Kriss Jessop About Me Projects Personal Projects RPGs

AirBnB Preprocessing

Posted on December 19th, 2016

Before I was able to start on the application of Dispersive Flies Optimisation to the AirBnB data, it occured to me that while I could use the information as it was, things would be much simpler further down the line if I was to process the data I needed (namely the amenities field) into fields of their own with boolean 0,1 values, than it would be to parse the amenities field each time a fitness check was performed. It should probably be noted early that DFO is intended for search with high dimensionality, My search is likely only going to use a few dimensions and it’s entirely possible that a more conventional search algorithm would perform better.

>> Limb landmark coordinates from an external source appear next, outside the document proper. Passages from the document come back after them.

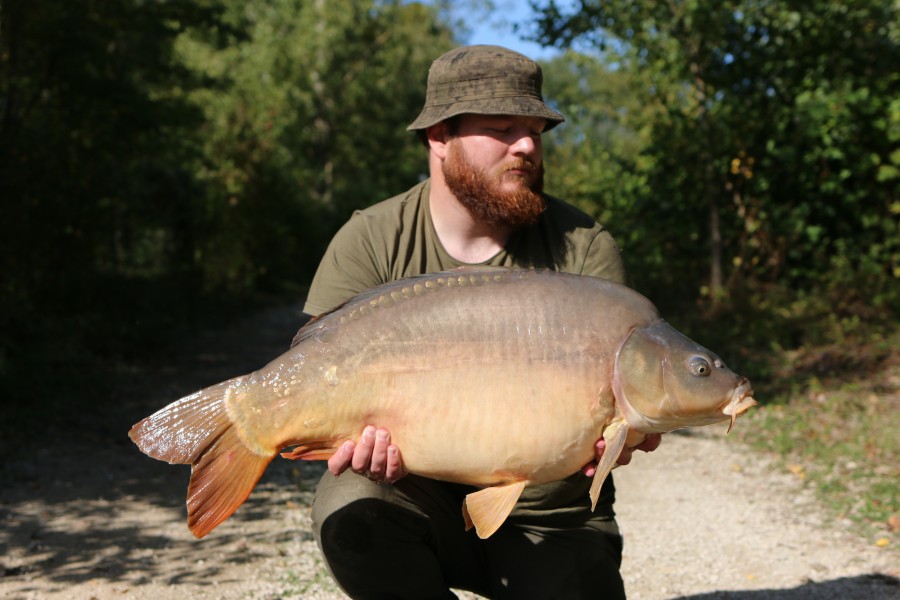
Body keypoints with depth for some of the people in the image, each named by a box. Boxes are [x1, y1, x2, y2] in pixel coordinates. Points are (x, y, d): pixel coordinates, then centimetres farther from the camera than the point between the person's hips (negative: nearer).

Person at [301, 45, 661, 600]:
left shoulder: (584, 248, -6)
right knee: (351, 507, -30)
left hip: (551, 520, 1)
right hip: (423, 499, 0)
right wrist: (361, 436, -34)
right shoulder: (371, 244, -7)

My approach to processing the information involved 3 steps.

Step 1: Parse every amenities string into a complete list of ameneties, delimiting each string by comas and adding any new amenities to a master list as the entries are searched.

Step 2: Used the complete list of amenities to help build a new table, with each one a tinyint of either 0 or 1. I then copied the relevant fields into the new table, searching each entry for amenities %like% the table columns. (Admittedly there was some overlap that I ignored. E.g. Internet and Wireless Internet. Internet’s internet guys. I can just ignore wireless of the end-user search form.) Each listing was also given a weight, which for the moment I set to be the listing’s price.

Step 3: UPDATE searchSpace SET weight = (weight*-1)+1000; Since this is a maximisation problem, I want the cheaper places to be more important than the pricier ones. Thus, this one SQL query inverts each weight and adds 1000 to it; where 1000 is the highest price in the list rounded UP to the nearest 10.